Print all of the data below verbatim, leaving out the pictures.

[Chart-based quiz items]
»»

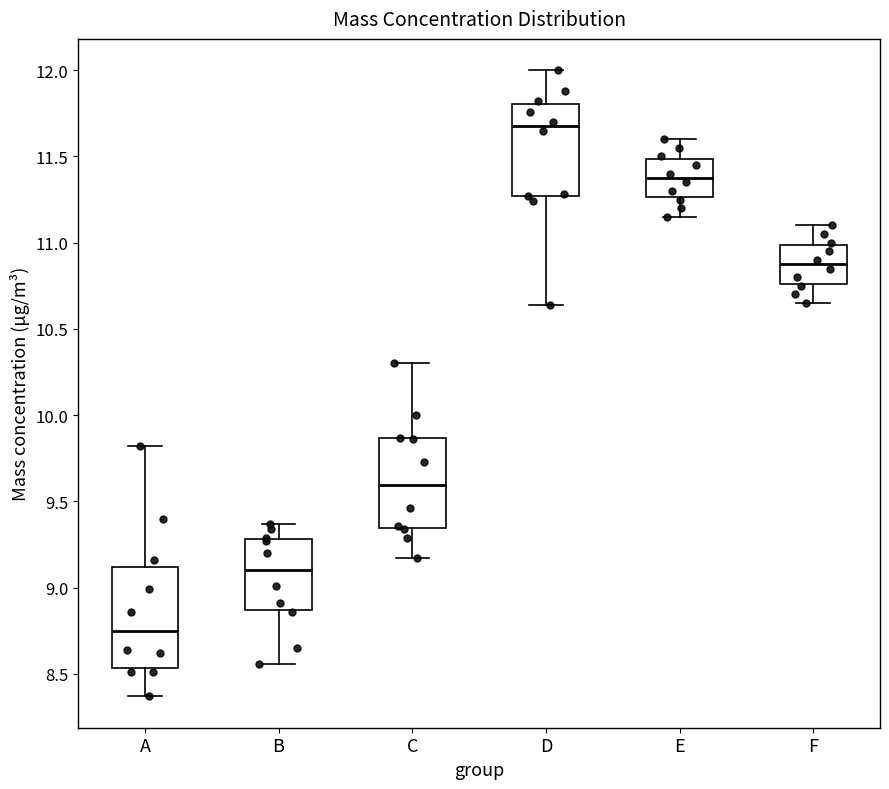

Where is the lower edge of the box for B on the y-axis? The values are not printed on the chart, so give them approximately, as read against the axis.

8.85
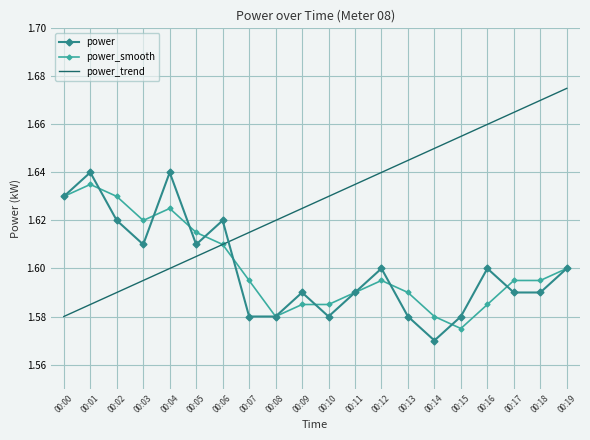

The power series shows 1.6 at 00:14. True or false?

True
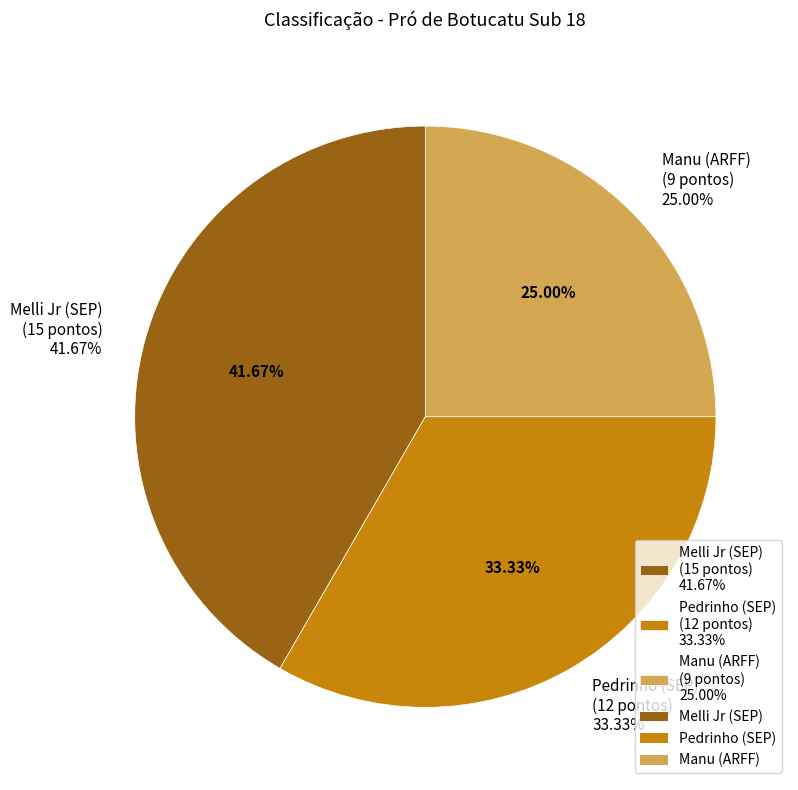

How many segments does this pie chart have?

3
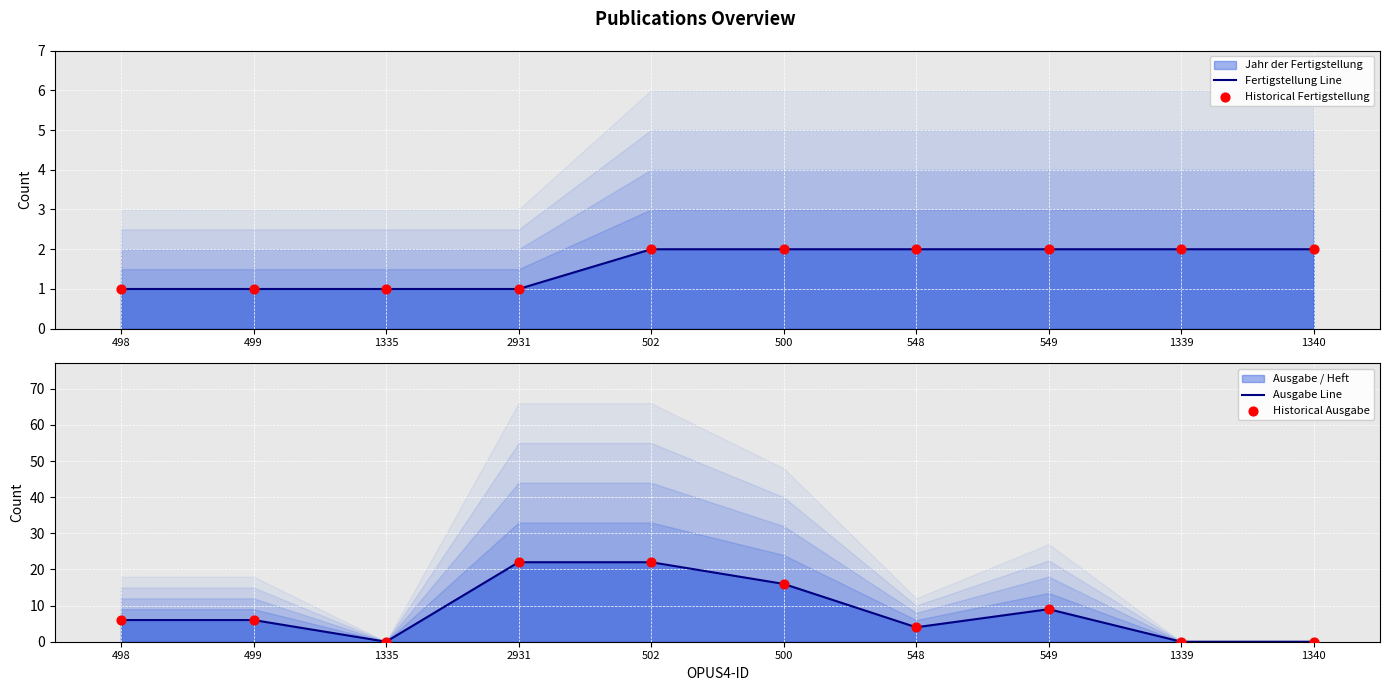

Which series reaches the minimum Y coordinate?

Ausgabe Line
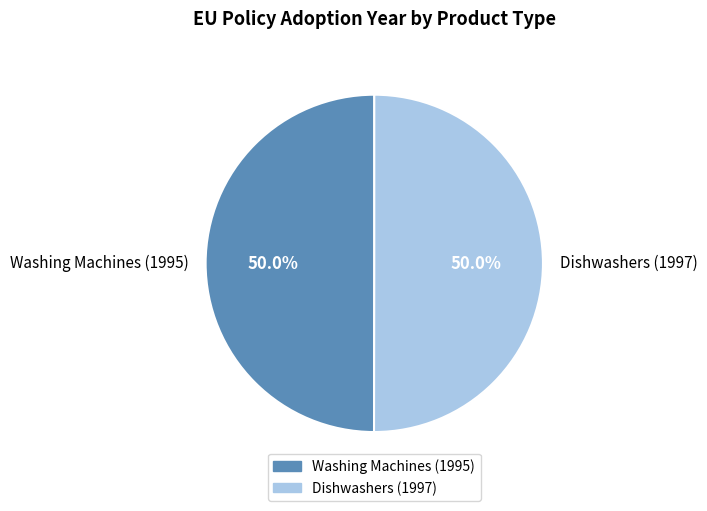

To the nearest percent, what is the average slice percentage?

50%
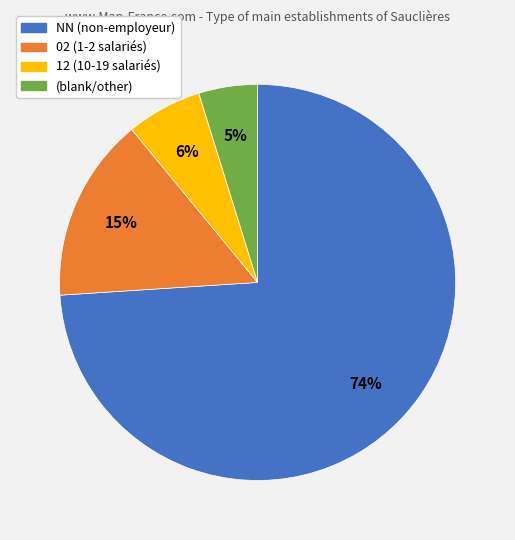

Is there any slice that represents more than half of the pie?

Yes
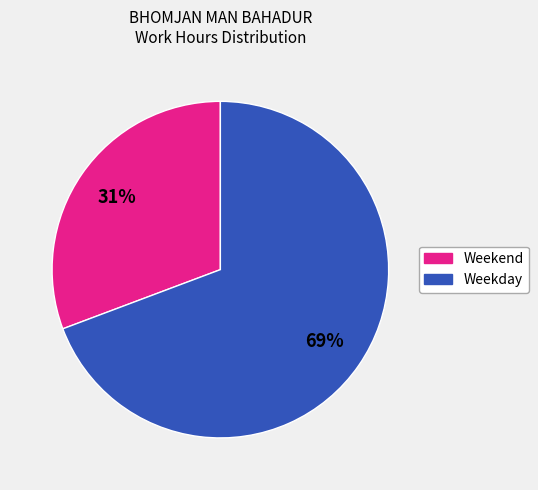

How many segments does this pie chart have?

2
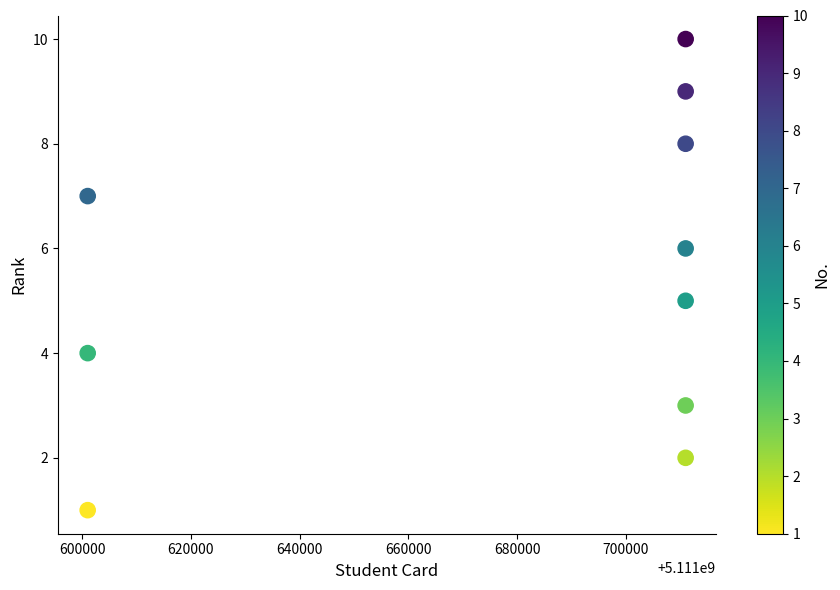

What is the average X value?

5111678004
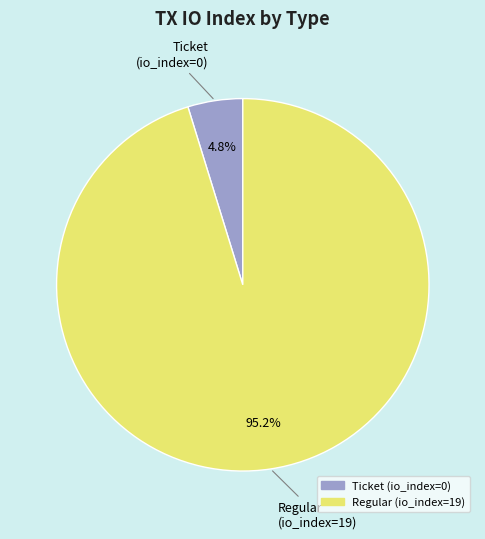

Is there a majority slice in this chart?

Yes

««

FINAL ANSWER:
Where is the lower edge of the box for B on the y-axis? The values are not printed on the chart, so give them approximately, as read against the axis.

8.85

The power series shows 1.6 at 00:14. True or false?

True

How many segments does this pie chart have?

3

Which series reaches the minimum Y coordinate?

Ausgabe Line

To the nearest percent, what is the average slice percentage?

50%

Is there any slice that represents more than half of the pie?

Yes

How many segments does this pie chart have?

2

What is the average X value?

5111678004

Is there a majority slice in this chart?

Yes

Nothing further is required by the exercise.